Difference between $(-x)^{1/n}$ and $-x^{1/n}$?

Question

I know these seems to be splitting hairs, but according to two different calculators, there's a real difference.

For e.g, $(-8)^{1/3}$ computes to NaN, where $-8^{1/3}$ computes to $-2$.

Though am having a hard time seeing what the brackets actually mean, I mean, in this context at least. They seem arbitrary, though is there any actual use for the former notation?

By the way, this came about when trying to compute the more complex expression, $(3/-96)^{1/5}$, where of course, you have to bracket the $3/-96$, to tell the calc you want it to raise both numbers to said power.

Answer 1

Well, there's an order of operations you have to take into account. Performing $-8^{1/3}$ should translate to doing $$-\left(8^{1/3}\right)=-(2)=-2,$$

while $(-8)^{1/3}$ translates to taking a cuberoot of a negative number first. Now, taking the cuberoot of a negative number is certainly possible, but for some reason your calculator doesn't like it.

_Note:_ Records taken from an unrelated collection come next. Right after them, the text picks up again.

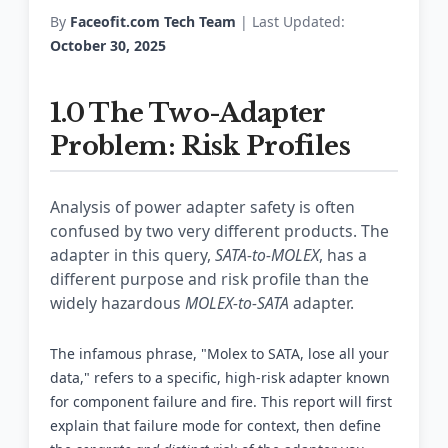
By
Faceofit.com Tech Team
| Last Updated:
October 30, 2025
1.0 The Two-Adapter
Problem: Risk Profiles
Analysis of power adapter safety is often
confused by two very different products. The
adapter in this query,
SATA-to-MOLEX
, has a
different purpose and risk profile than the
widely hazardous
MOLEX-to-SATA
adapter.
The infamous phrase, "Molex to SATA, lose all your
data," refers to a specific, high-risk adapter known
for component failure and fire. This report will first
explain that failure mode for context, then define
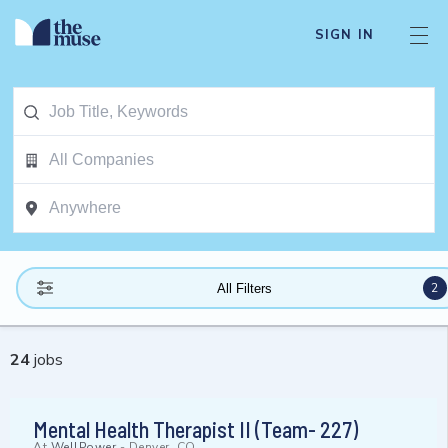
SIGN IN
2
All Filters
24
jobs
Mental Health Therapist II (Team- 227)
At
WellPower
-
Denver, CO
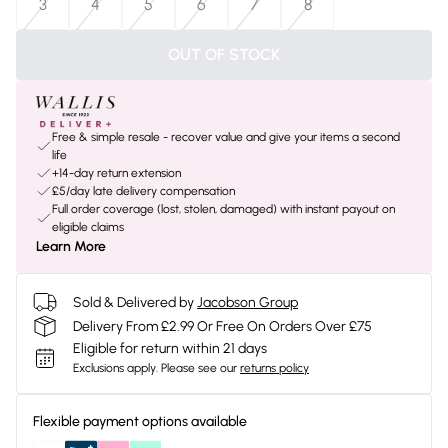
3
4
5
6
7
8
OUT OF STOCK
Free & simple resale - recover value and give your items a second
life
+14-day return extension
£5/day late delivery compensation
Full order coverage (lost, stolen, damaged) with instant payout on
eligible claims
Learn More
Sold & Delivered by
Jacobson Group
Delivery From £2.99 Or Free On Orders Over £75
Eligible for return within 21 days
Exclusions apply.
Please see our
returns policy
Flexible payment options available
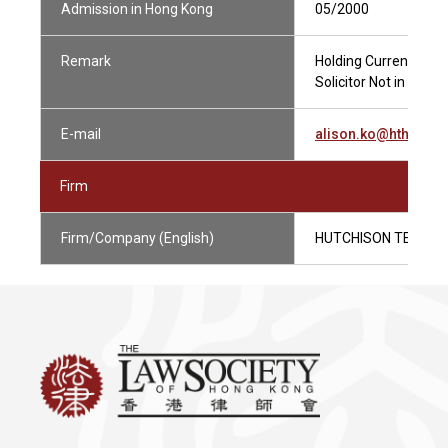
Admission in Hong Kong
05/2000
Remark
Holding Current Pract
Solicitor Not in Priva
E-mail
alison.ko@hthk.co
Firm
Firm/Company (English)
HUTCHISON TELECO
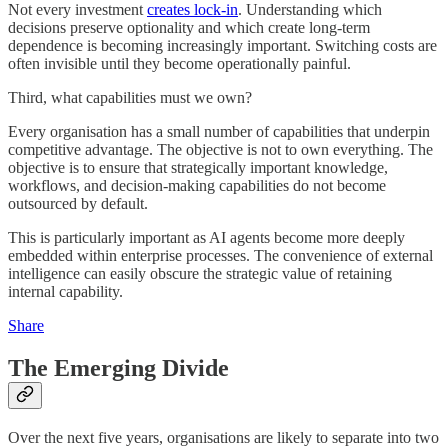
Not every investment
creates lock-in
. Understanding which
decisions preserve optionality and which create long-term
dependence is becoming increasingly important. Switching costs are
often invisible until they become operationally painful.
Third, what capabilities must we own?
Every organisation has a small number of capabilities that underpin
competitive advantage. The objective is not to own everything. The
objective is to ensure that strategically important knowledge,
workflows, and decision-making capabilities do not become
outsourced by default.
This is particularly important as AI agents become more deeply
embedded within enterprise processes. The convenience of external
intelligence can easily obscure the strategic value of retaining
internal capability.
Share
The Emerging Divide
Over the next five years, organisations are likely to separate into two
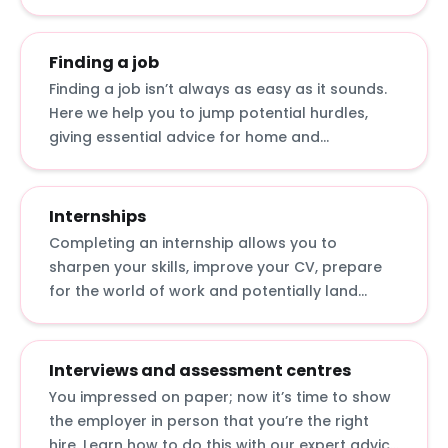
graduate role.
Finding a job
Finding a job isn’t always as easy as it sounds.
Here we help you to jump potential hurdles,
giving essential advice for home and
international students: from applying in tough
economic times to getting a top graduate job
with a 2.2.
Internships
Completing an internship allows you to
sharpen your skills, improve your CV, prepare
for the world of work and potentially land
yourself a graduate job. Discover what
internships actually involve, how to apply for
them and how to make the most of them.
Interviews and assessment centres
You impressed on paper; now it’s time to show
the employer in person that you’re the right
hire. Learn how to do this with our expert advice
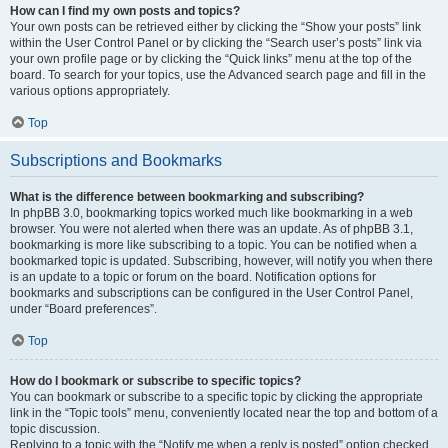
How can I find my own posts and topics?
Your own posts can be retrieved either by clicking the “Show your posts” link
within the User Control Panel or by clicking the “Search user’s posts” link via
your own profile page or by clicking the “Quick links” menu at the top of the
board. To search for your topics, use the Advanced search page and fill in the
various options appropriately.
Top
Subscriptions and Bookmarks
What is the difference between bookmarking and subscribing?
In phpBB 3.0, bookmarking topics worked much like bookmarking in a web
browser. You were not alerted when there was an update. As of phpBB 3.1,
bookmarking is more like subscribing to a topic. You can be notified when a
bookmarked topic is updated. Subscribing, however, will notify you when there
is an update to a topic or forum on the board. Notification options for
bookmarks and subscriptions can be configured in the User Control Panel,
under “Board preferences”.
Top
How do I bookmark or subscribe to specific topics?
You can bookmark or subscribe to a specific topic by clicking the appropriate
link in the “Topic tools” menu, conveniently located near the top and bottom of a
topic discussion.
Replying to a topic with the “Notify me when a reply is posted” option checked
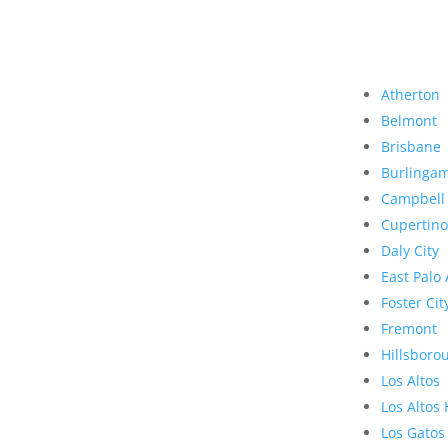
Atherton
Belmont
Brisbane
Burlinga
Campbell
Cupertino
Daly City
East Palo 
Foster Cit
Fremont
Hillsboro
Los Altos
Los Altos 
Los Gatos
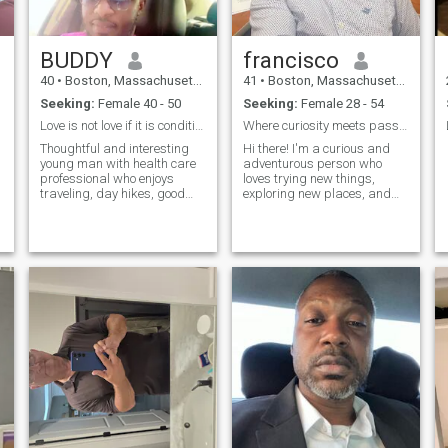
BUDDY
francisco
40
•
Boston, Massachusetts, United States
41
•
Boston, Massachusetts, United States
Seeking:
Female 40 - 50
Seeking:
Female 28 - 54
Love is not love if it is conditional.
Where curiosity meets passion
Thoughtful and interesting
Hi there! I'm a curious and
young man with health care
adventurous person who
professional who enjoys
loves trying new things,
traveling, day hikes, good
exploring new places, and
music and stimulating
connecting with others. When
conversation. Generally laid
I'm not working, you can find
back during down time from
me [insert hobby or interest].
work but passionate about
I'm looking for someone who
areas of interest, including
shares my enthusiasm for
social justice, travel, and
life
cultural understanding. On a
lighter note, I also enjoy the
occassional trip or an
amusement park, shopping ,
cooking , a stand up comedy
routine, or movies with dark
humor that make you think
and laugh at the same time.
At times, I'm perfectly content
with a good book and a cup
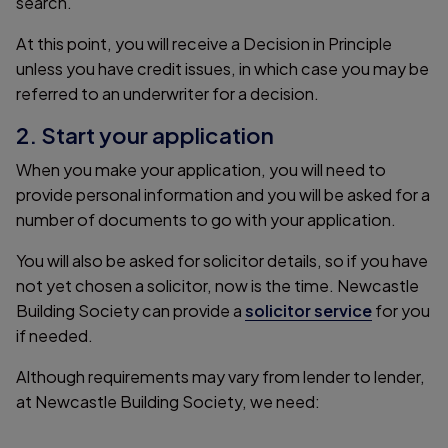
search.
At this point, you will receive a Decision in Principle
unless you have credit issues, in which case you may be
referred to an underwriter for a decision.
2. Start your application
When you make your application, you will need to
provide personal information and you will be asked for a
number of documents to go with your application.
You will also be asked for solicitor details, so if you have
not yet chosen a solicitor, now is the time. Newcastle
Building Society can provide a
solicitor service
for you
if needed.
Although requirements may vary from lender to lender,
at Newcastle Building Society, we need:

Note that there are technically multiple solutions to both $x^3=8$ and $x^3=-8$, but there is only one real solution in each case, and generally the real solution of $x=2$ and $x=-2$ respectively are thought of as the cuberoots.

Now, as far as your actual question, note that $$\left(-\frac{3}{96}\right)^{1/5}=\left(-\frac{1}{32}\right)^{1/5}$$ This can be evaluated without a calculator.

Answer 2

In English, "$(-x)^{1/n}$" is the "$n$-th root of negative $x$", whereas "$-x^{1/n}$" is the "negative $n$-th root of $x$".

The difference is in the order of operations. In "$(-x)^{1/n}$", one negates $x$, then takes the $n$-th root, whereas in "$-x^{1/n}$", one takes the $n$-th root of $x$, then negates the result.

Clear?

Answer 3

Normally rational exponents are reserved toh positive numbers because with negative numbers, this notation can lead to inconsistencies: $$-2=(-8)^{\tfrac13}=(-8)^{\tfrac26}=\begin{cases}\bigl((-8)^2\bigr)^{\tfrac16}=(64)^{\tfrac16}=2,\\\Bigl((-8)^{\tfrac16}\Bigr)^2\enspace\text{which is not defined}.\end{cases}$$ Of courseone may speak of the cube root of a negative number, but this is to be denoted $\sqrt[3]{x}$, not $x^{\tfrac13}$.

One more argument against the use of rational exponents for negative numbers: the definition is: $$x^{\tfrac1n}\stackrel{\text{def}}{=}\mathrm e^{n\ln x},$$ which definitely excludes non-positive numbers.